Your goal >>
Repeat the entries exactly, and do not carry the pictures over.

Source material >>

*** Begin section ***

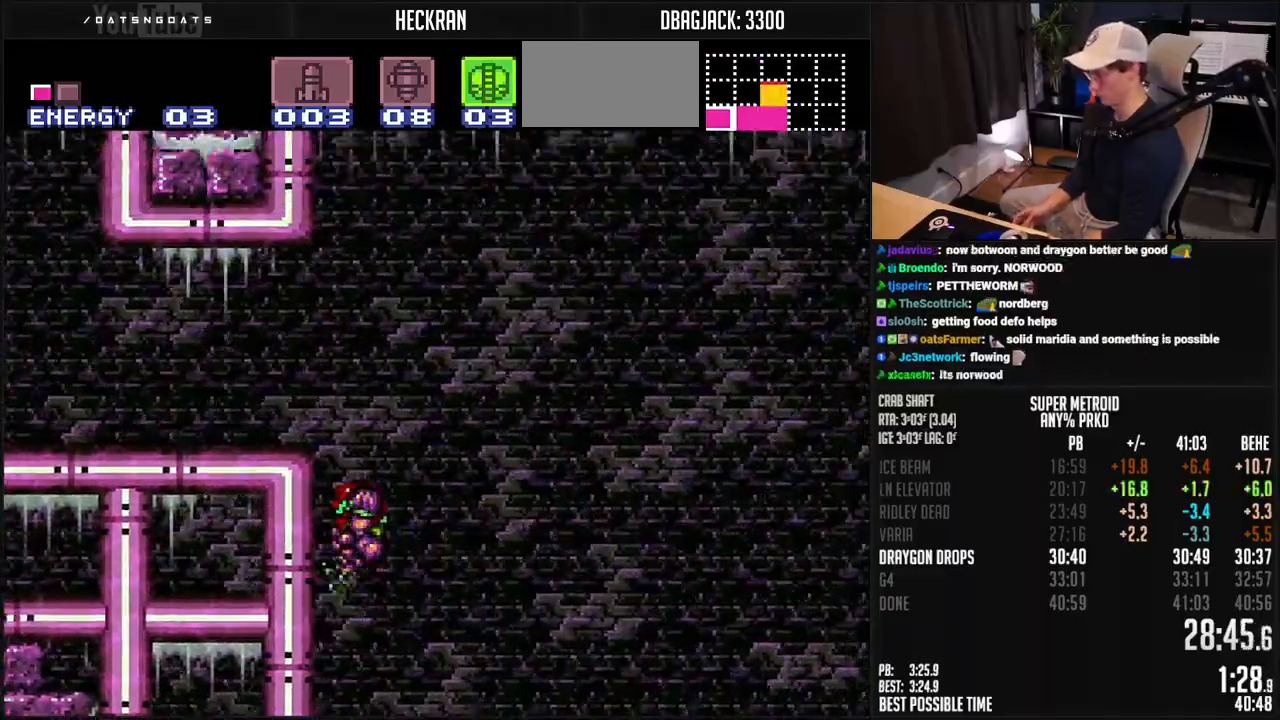
Gameplay with a controller (Nintendo layout); each line is a JSON object with the inputs held at the frame after it. "events" lists button and stick changes between this image and that frame as [ms after this image, input, new state], when the widget could be followed in between. Not read: L3 R3.
{"buttons": ["B", "DPAD_LEFT"], "events": [[184, "A", "up"], [217, "R1", "down"], [267, "X", "down"], [317, "R1", "up"], [317, "X", "up"]]}
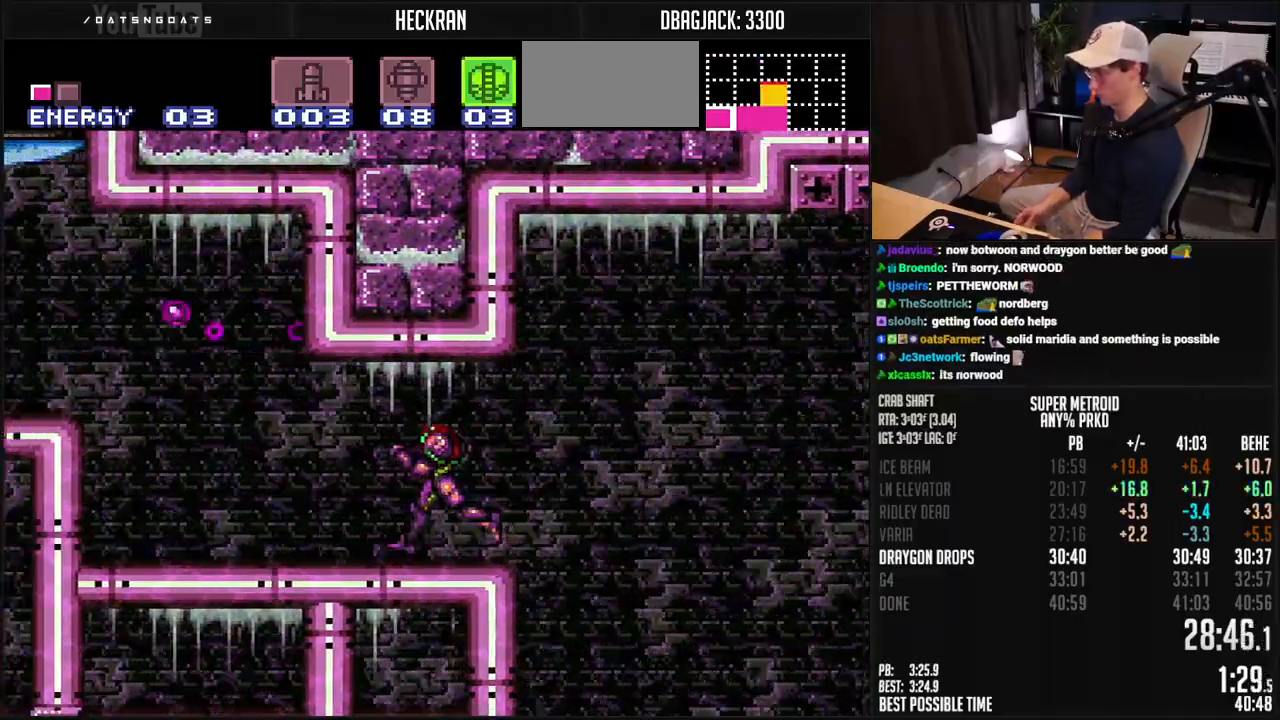
{"buttons": ["A", "B"], "events": [[301, "A", "down"], [501, "DPAD_LEFT", "up"]]}
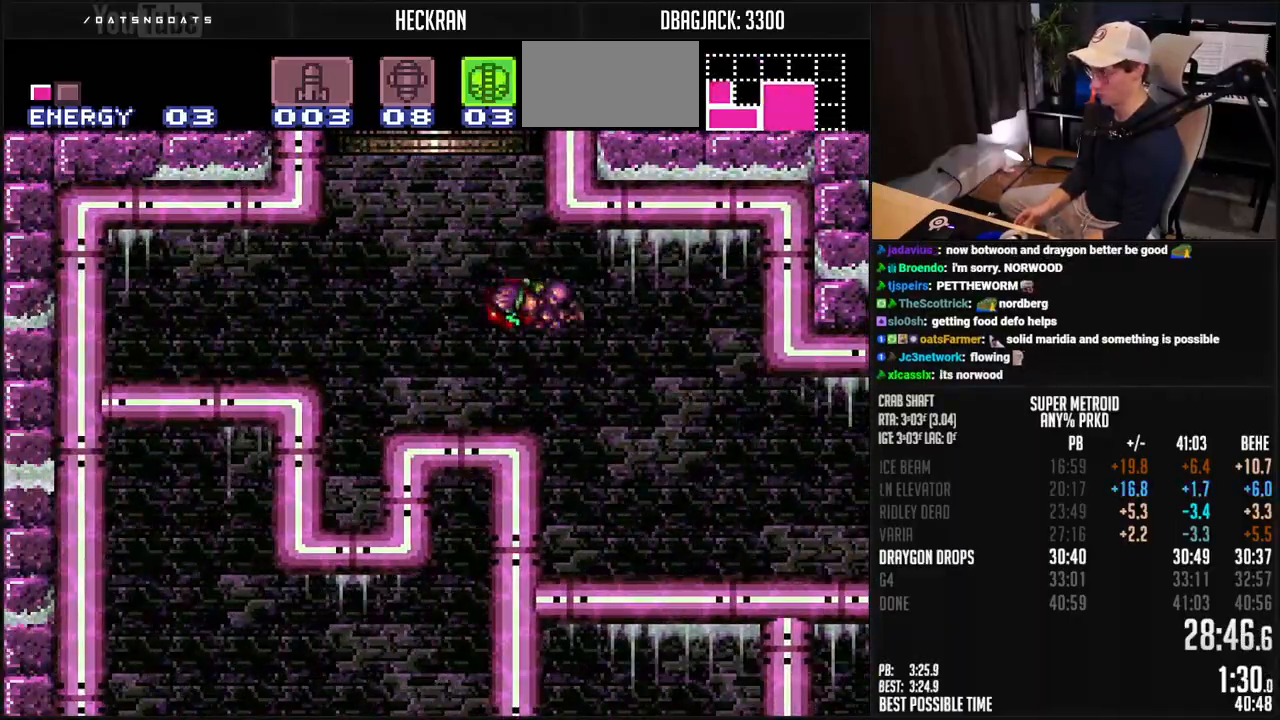
{"buttons": ["A", "B"], "events": []}
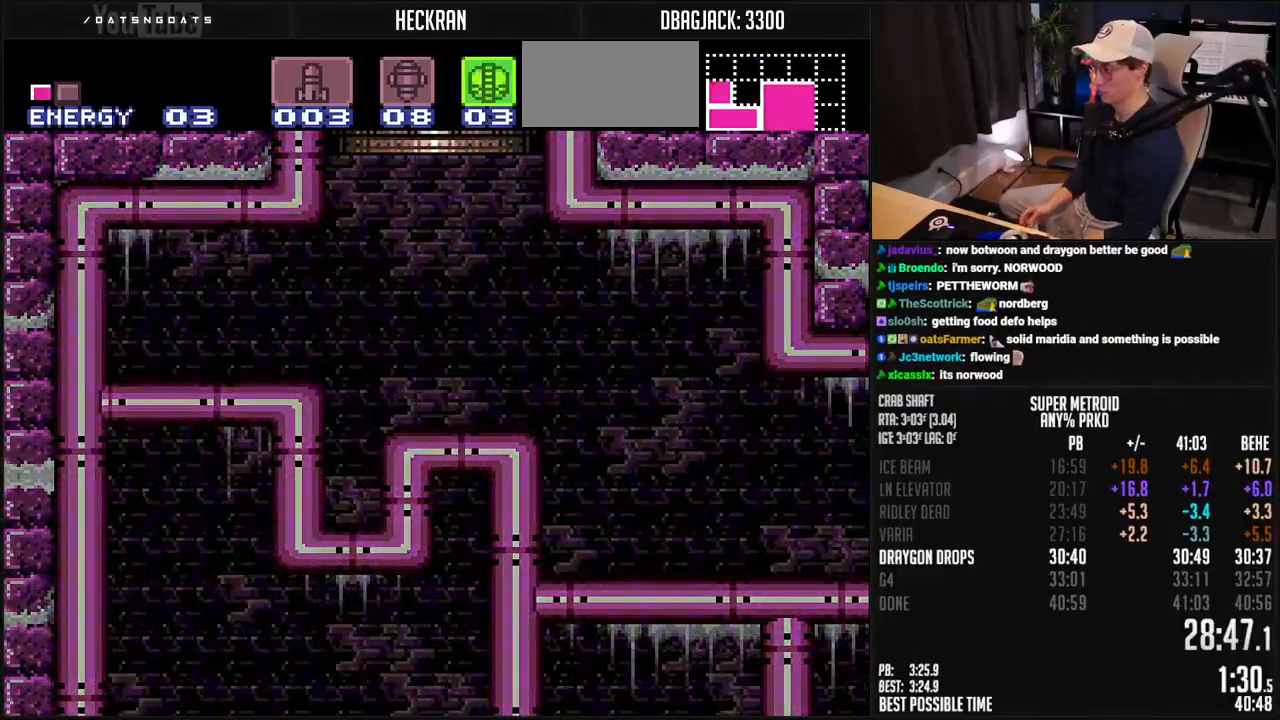
{"buttons": ["B"], "events": [[50, "A", "up"], [100, "B", "up"], [217, "B", "down"]]}
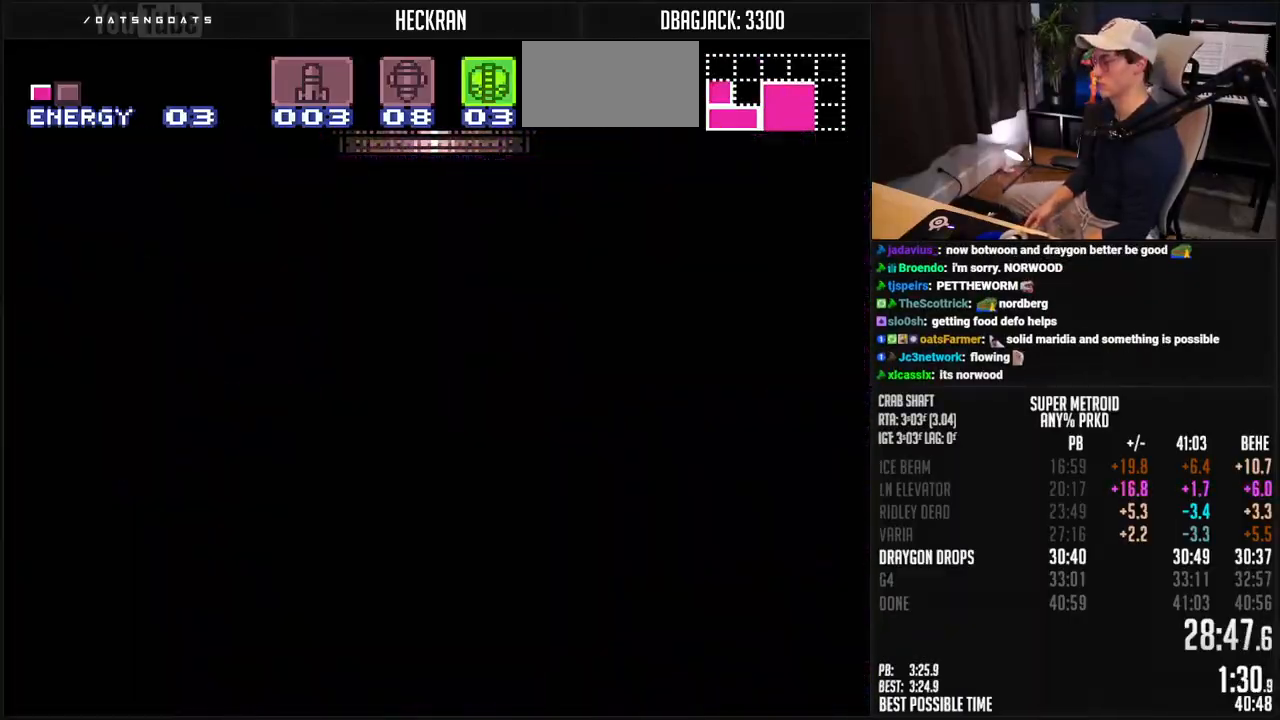
{"buttons": ["B"], "events": []}
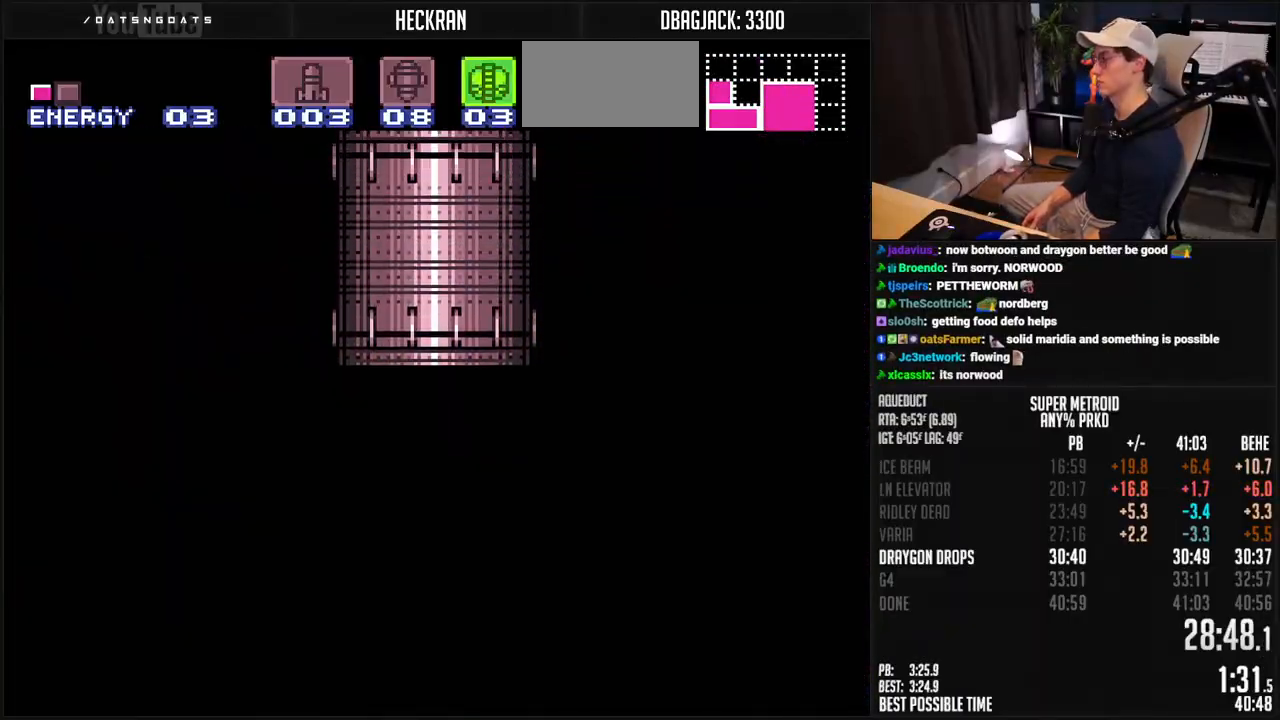
{"buttons": ["B", "R1"], "events": [[301, "R1", "down"], [368, "R1", "up"], [451, "R1", "down"]]}
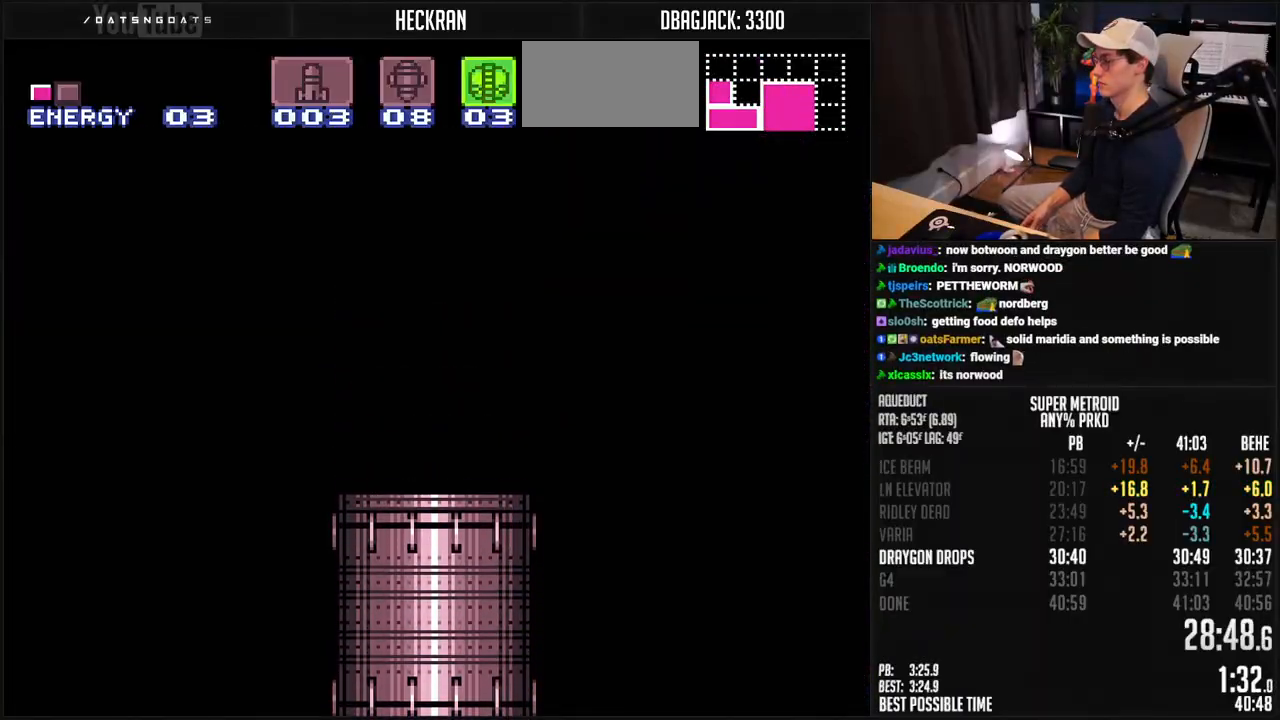
{"buttons": ["A", "B"], "events": [[17, "R1", "up"], [284, "A", "down"]]}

*** End section ***

Final answer >>
Gameplay with a controller (Nintendo layout); each line is a JSON object with the inputs held at the frame after it. "events" lists button and stick changes between this image and that frame as [ms after this image, input, new state], when the widget could be followed in between. Not read: L3 R3.
{"buttons": ["B", "DPAD_LEFT"], "events": [[184, "A", "up"], [217, "R1", "down"], [267, "X", "down"], [317, "R1", "up"], [317, "X", "up"]]}
{"buttons": ["A", "B"], "events": [[301, "A", "down"], [501, "DPAD_LEFT", "up"]]}
{"buttons": ["A", "B"], "events": []}
{"buttons": ["B"], "events": [[50, "A", "up"], [100, "B", "up"], [217, "B", "down"]]}
{"buttons": ["B"], "events": []}
{"buttons": ["B", "R1"], "events": [[301, "R1", "down"], [368, "R1", "up"], [451, "R1", "down"]]}
{"buttons": ["A", "B"], "events": [[17, "R1", "up"], [284, "A", "down"]]}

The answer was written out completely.